PROVIDED DATA:
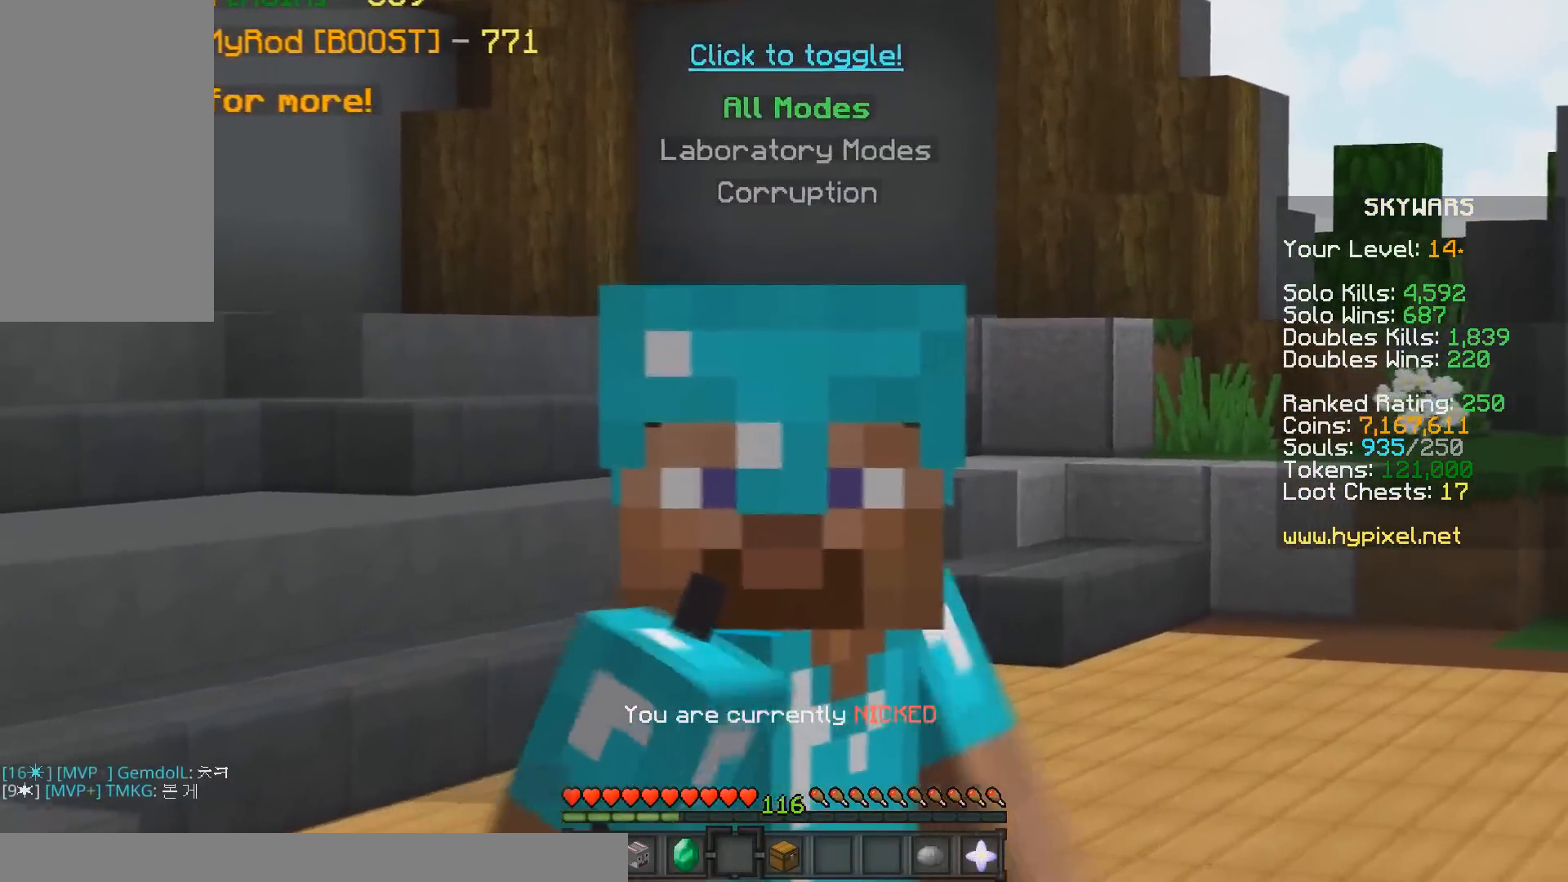
{"keys": ["s"], "mouse": [], "events": []}
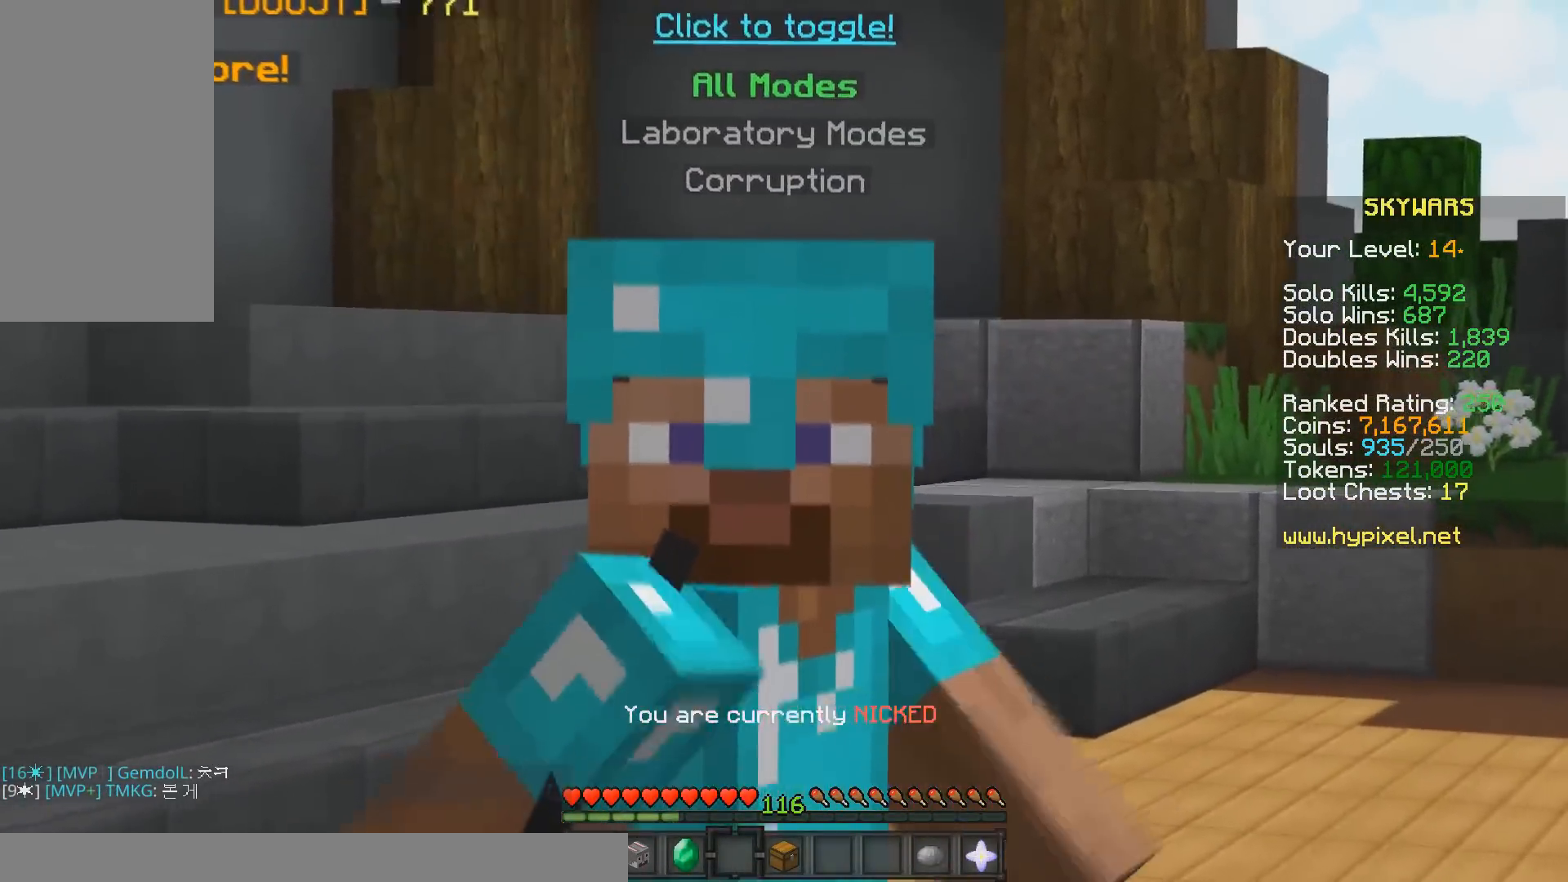
{"keys": [], "mouse": [], "events": [[467, "s", "up"]]}
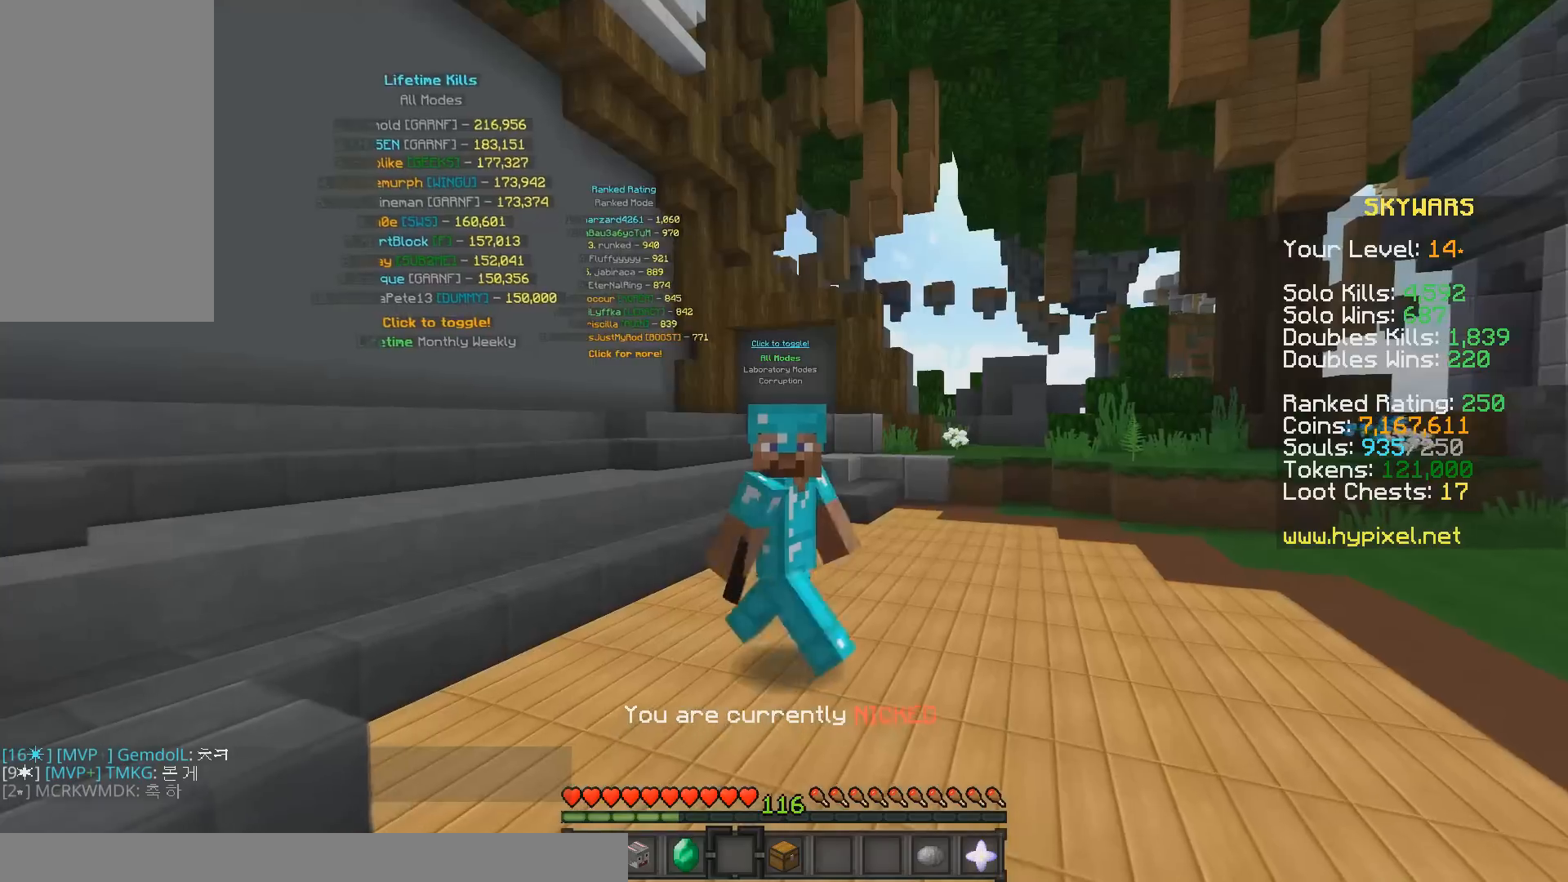
{"keys": [], "mouse": [], "events": []}
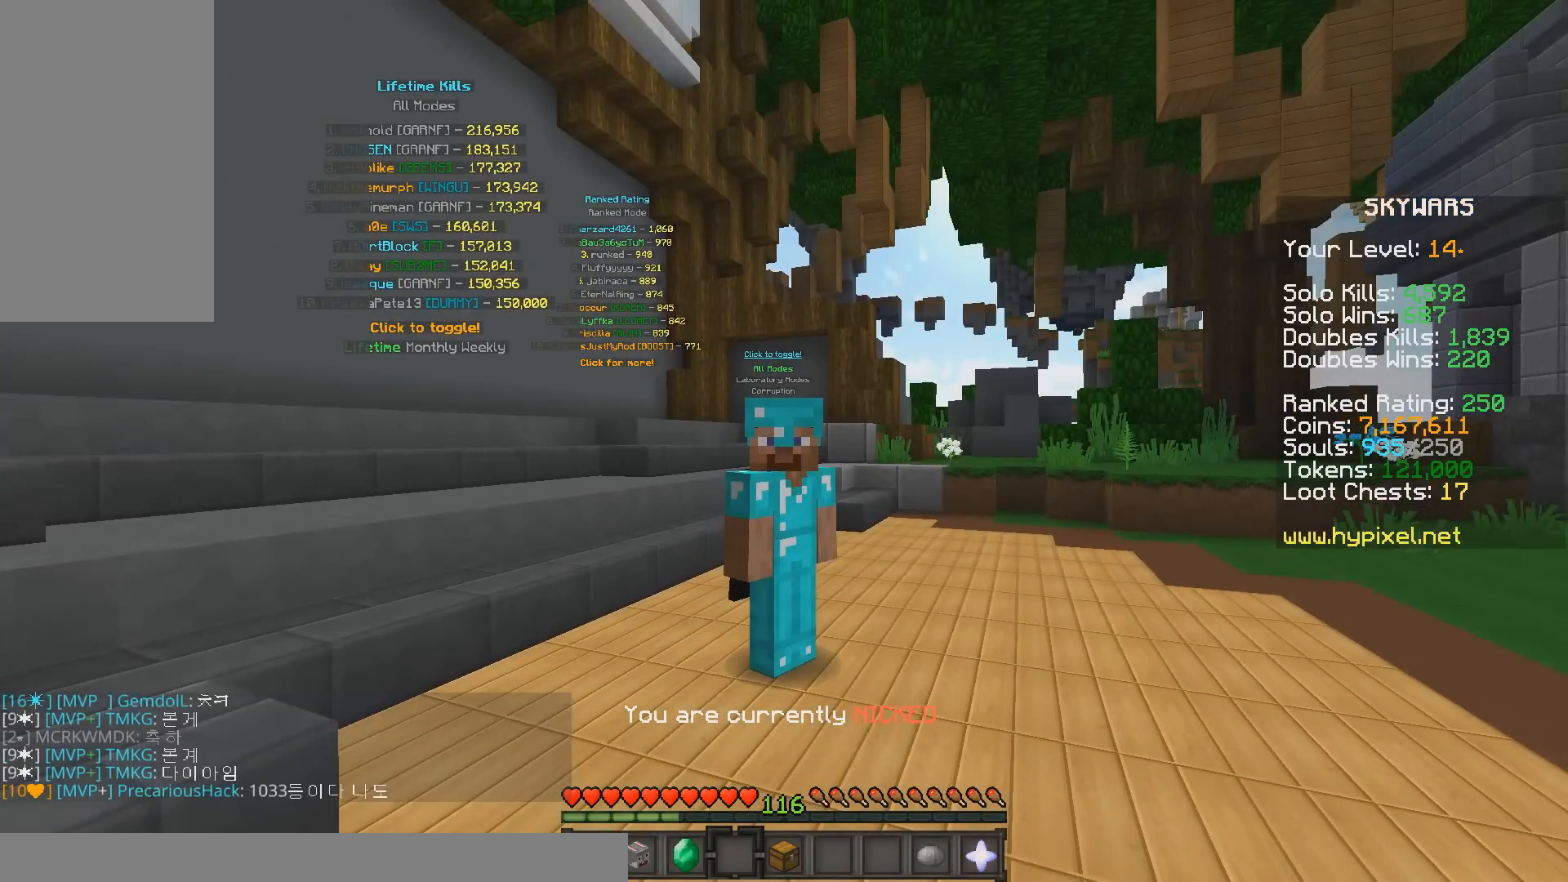
{"keys": [], "mouse": [], "events": []}
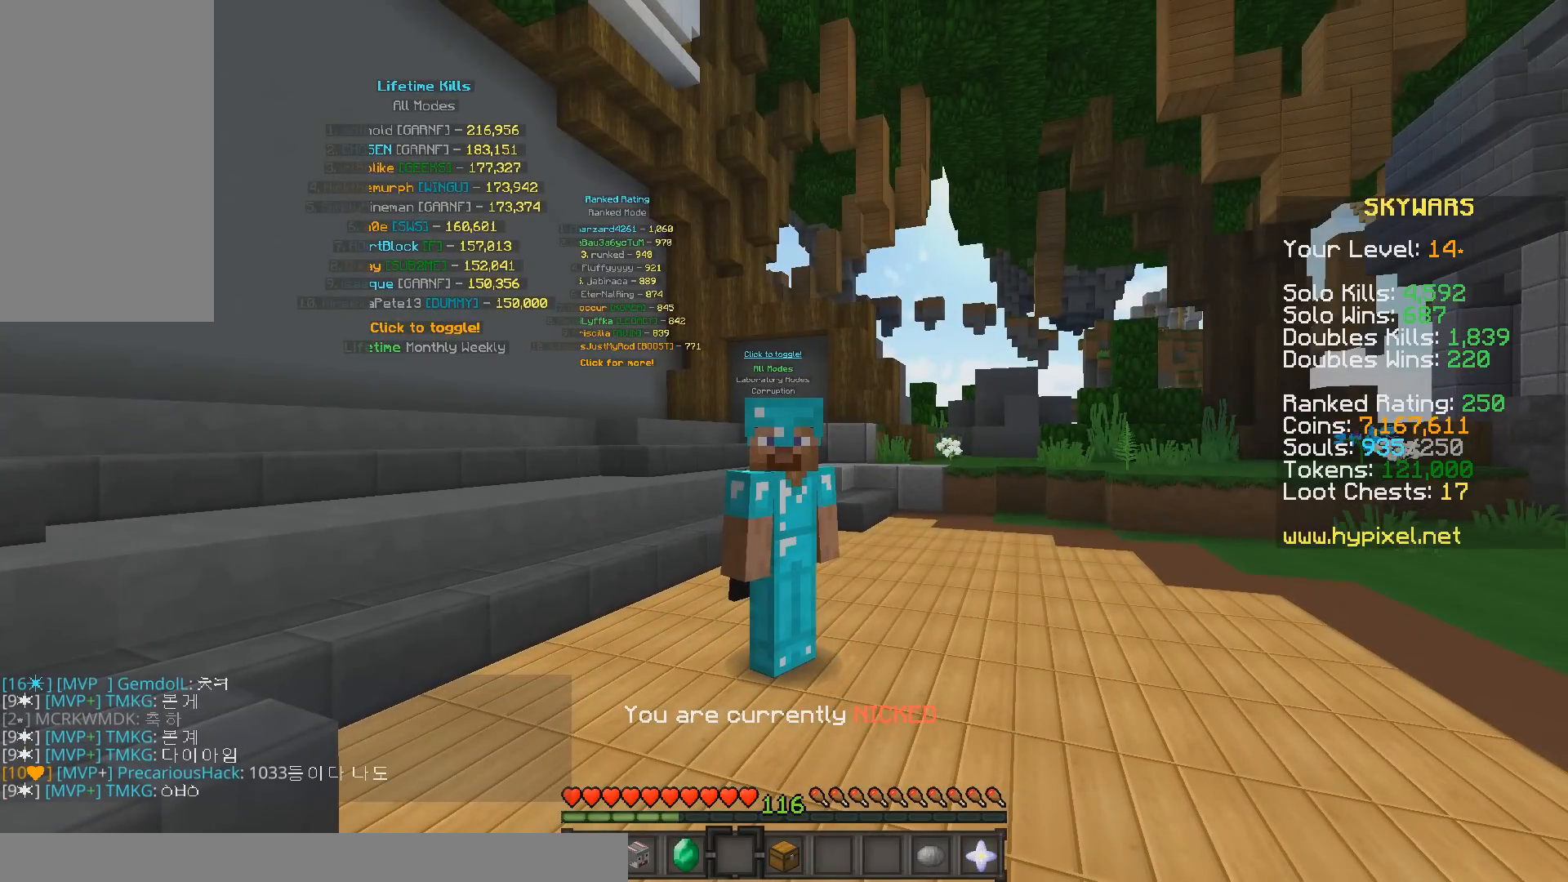
{"keys": [], "mouse": [], "events": []}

TASK OBJECTIVE:
Once the pictures are removed, output the entries above exactly as given.

REPLY TO THE EXERCISE:
{"keys": ["s"], "mouse": [], "events": []}
{"keys": [], "mouse": [], "events": [[467, "s", "up"]]}
{"keys": [], "mouse": [], "events": []}
{"keys": [], "mouse": [], "events": []}
{"keys": [], "mouse": [], "events": []}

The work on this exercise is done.